It is almost an understatement to record that Chronomonaut is the 17th studio recording from Tennessee prog rockers Glass Hammer, the veteran outfit based around the partnership of multi-instrumentalists Steve Babb and Fred Schendel joined for this outing by semi-permanent members Susie Bogdanowicz on vocals and Aaron Raulston on drums as well as a host of guests. I say understatement because this is more than a record, it is a multi-media experience with a storyline in a booklet (essential to follow the plotline) and a host of viral video diary clips recorded by 'Tom' the main protagonist. Although the title points back to 2000's release Chronometree, this is all part of the fun, because this, despite the subject matter is a very forward looking album. This 70 minute epic charts the musical aspirations of Tom, a young man of the modern day caught out of time, who yearns to return to his spiritual home era (as opposed to some prog fans of my generation who can't accept that they ever left it).

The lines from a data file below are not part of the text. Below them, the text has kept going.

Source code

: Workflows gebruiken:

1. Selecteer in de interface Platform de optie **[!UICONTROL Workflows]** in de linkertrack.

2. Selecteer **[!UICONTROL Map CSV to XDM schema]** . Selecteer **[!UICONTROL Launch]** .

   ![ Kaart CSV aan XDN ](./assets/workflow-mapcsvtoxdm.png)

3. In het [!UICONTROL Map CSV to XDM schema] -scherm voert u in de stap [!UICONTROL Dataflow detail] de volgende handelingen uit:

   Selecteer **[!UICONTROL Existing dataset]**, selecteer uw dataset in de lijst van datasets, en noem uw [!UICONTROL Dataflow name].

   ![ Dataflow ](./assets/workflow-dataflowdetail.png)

This allows Glass Hammer to treat us not only in a retrospective musical odyssey, while also indulging their taste for fantasy epics and Victorian literature, but also to explore a more modern feel while having a lot of tongue in cheek fun along the way. The first half of the album deals with Tom's yearning to be able to get back to experience the masters of the past glory days, although never forgetting that he is a child of the millennium. The wistful piano of the short intro gives way to a full blooded anthemic prog piece, flashy guitar and keyboards, but also with almost uniquely a kick-ass brass section playing kick-ass brass like Chicago, the effect is exhilarating and it is kudos to Glass Hammer that they manage to pull off something so extraordinarily joyful, yet so seldom heard. Such is the expanse of this album, that I could waste half the space of this review listing what is an eclectic A-Z of influences. Not only are there brave nods to King Crimson but also, and again uniquely, elements of electronica are also utilised in an original kaleidoscope of sound.
The narrative pivots half way through around A Hole In The Sky the point at which our hero is given his chance to fulfil his wish, in a blaze of 60s pop-influenced upbeat indie-style he is transported and welcomed with a burst of Tangerine Dream style synths and a lament from Susie Bogdanowicz showing the emotional range of her vocals at their best. A whirl of Camel style instrumental in It Always Burns Sideways is usurped by another upbeat jazz-fuelled rocker in Blinding Light. That brass section can't be kept down and the band is clearly having a party on this one. There are further dramatic, and musical twists to come. Tangerine Meme wears its influence on its sleeve, marking a shift in direction, almost an awakening from a dream, a theme picked up in the languid opening chords and sweep of strings in Fade Away.
So does this all work out for young Tom? It would be churlish to divulge here, especially as I would recommend the curious to go find out for themselves. Suffice to say that the door remains open for more adventures. Paradoxically, Chronomonaut is at once retrospective and life-affirmingly forward looking. Glass Hammer have hit a peak of form with this release and long may it continue.